Я встал в семь часов утра и после своего чая с черным хлебом был сыт на весь день… Поднявшись во второй этаж, я увидел на одной двери надпись — значилось, что здесь читается, — и, следовательно, сейчас начнется, — лекция всеобщей истории. Я вошел с благоговением. Амфитеатром поднимающиеся скамьи были уже полны сидящими учениками, человек около ста. Сидели минут двадцать, пока наконец придерживая гладкий парик, профессор с острым бритым лицом, особой походкой учителя, склоняя голову на правый бок, взошел на кафедру. Монотонным голосом он тягуче, как сквозь сон, стал продолжать книжным языком объяснение египетских папирусов, найденных в гробницах мумий. Я напрягал все усилия понять его и вдруг почувствовал, что слабею и меня неудержимо клонит сон.
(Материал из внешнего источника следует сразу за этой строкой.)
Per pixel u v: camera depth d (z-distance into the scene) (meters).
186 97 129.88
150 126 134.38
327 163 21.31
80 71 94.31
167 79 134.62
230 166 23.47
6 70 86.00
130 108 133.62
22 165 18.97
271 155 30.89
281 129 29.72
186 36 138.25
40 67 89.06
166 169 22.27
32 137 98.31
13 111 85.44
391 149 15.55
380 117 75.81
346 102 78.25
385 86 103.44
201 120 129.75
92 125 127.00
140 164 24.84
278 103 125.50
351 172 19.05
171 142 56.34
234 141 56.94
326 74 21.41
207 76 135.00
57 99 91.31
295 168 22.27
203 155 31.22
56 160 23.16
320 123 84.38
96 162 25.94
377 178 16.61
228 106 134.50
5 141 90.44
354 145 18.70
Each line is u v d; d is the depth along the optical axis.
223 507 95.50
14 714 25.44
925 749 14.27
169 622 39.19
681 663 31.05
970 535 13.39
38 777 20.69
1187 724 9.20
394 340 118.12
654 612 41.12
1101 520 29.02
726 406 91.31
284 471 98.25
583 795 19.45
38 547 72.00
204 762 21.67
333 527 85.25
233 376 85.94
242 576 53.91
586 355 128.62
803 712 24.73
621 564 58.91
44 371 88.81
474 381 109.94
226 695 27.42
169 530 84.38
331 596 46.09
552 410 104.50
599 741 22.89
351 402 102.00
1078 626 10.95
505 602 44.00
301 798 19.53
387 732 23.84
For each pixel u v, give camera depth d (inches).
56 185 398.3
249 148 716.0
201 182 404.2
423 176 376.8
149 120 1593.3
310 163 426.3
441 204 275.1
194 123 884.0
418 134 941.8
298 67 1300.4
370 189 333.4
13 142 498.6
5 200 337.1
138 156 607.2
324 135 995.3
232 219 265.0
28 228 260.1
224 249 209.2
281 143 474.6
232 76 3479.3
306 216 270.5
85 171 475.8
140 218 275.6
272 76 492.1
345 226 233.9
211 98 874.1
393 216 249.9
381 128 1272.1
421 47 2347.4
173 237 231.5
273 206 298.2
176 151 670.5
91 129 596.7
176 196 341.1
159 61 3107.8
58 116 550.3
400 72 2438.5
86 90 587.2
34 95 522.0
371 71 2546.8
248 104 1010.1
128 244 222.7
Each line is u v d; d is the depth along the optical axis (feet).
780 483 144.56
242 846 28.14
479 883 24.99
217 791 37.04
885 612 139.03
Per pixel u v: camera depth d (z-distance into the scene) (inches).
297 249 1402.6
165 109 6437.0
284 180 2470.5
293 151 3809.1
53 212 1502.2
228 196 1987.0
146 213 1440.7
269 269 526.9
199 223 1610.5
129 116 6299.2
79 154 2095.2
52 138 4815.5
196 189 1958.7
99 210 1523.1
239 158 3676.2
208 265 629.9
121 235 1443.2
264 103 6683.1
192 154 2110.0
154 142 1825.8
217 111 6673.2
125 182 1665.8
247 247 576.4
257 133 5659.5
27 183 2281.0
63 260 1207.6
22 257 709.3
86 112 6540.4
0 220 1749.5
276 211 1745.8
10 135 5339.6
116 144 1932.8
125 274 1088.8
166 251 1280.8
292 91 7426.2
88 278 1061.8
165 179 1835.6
Я таращу глаза, поднимаю брови, стараюсь бодро держаться на скамейке перед партой, но как будто кто сковывает меня летаргией. Я тяжело клоню голову на сторону или опускаю нос на самые руки с тетрадью над партой. Хорошо, что профессор далеко от меня и сам тоже как будто засыпает; несмотря на весь интерес к тем древностям, какие он сейчас ставит перед нами, я не могу вникнуть. Незнакомый сосед мой — ученик — невольно улыбается, глядя на мое засыпанье. Я встряхиваюсь, оправляюсь и стараюсь вслушаться в чрезвычайно интересное ученое сообщение, но — о ужас! — ничто не спасает меня: опять, позабыв всякую совесть, я клюю попрежнему…
Очнулся. Уже шумели и выходили; была половина пятого: в пять часов начнется рисовальный класс. «Эх, хорошо бы теперь выпить чаю», — думаю я, но до квартиры далеко — раньше получаса не дойти. По коридору во тьме я добираюсь до гардеробной, где уже толкаются ретивые ученики, не желающие пропустить ни одной минуты в рисовальном классе от пяти до семи часов, пока продолжается класс.
У двери, пока ее отворят, самые прилежные стоят уже прижавшись к ней, чтобы первыми войти к своим номерным местам. Дождались: занял и я после других какое-то место — уже после 150 номеров.
Стояла голова Александра Севера. Ученики всех трех классов, разместившись на круглых амфитеатрах поднимающихся скамеек, сидели полных два часа так тихо, что отчетливо был слышен только скрип карандашей (ну, точно кузнечики трещат), да разве шумели, когда кто-нибудь вместо тряпки стряхивал с рисунка уголь своим же кашне с собственной шеи.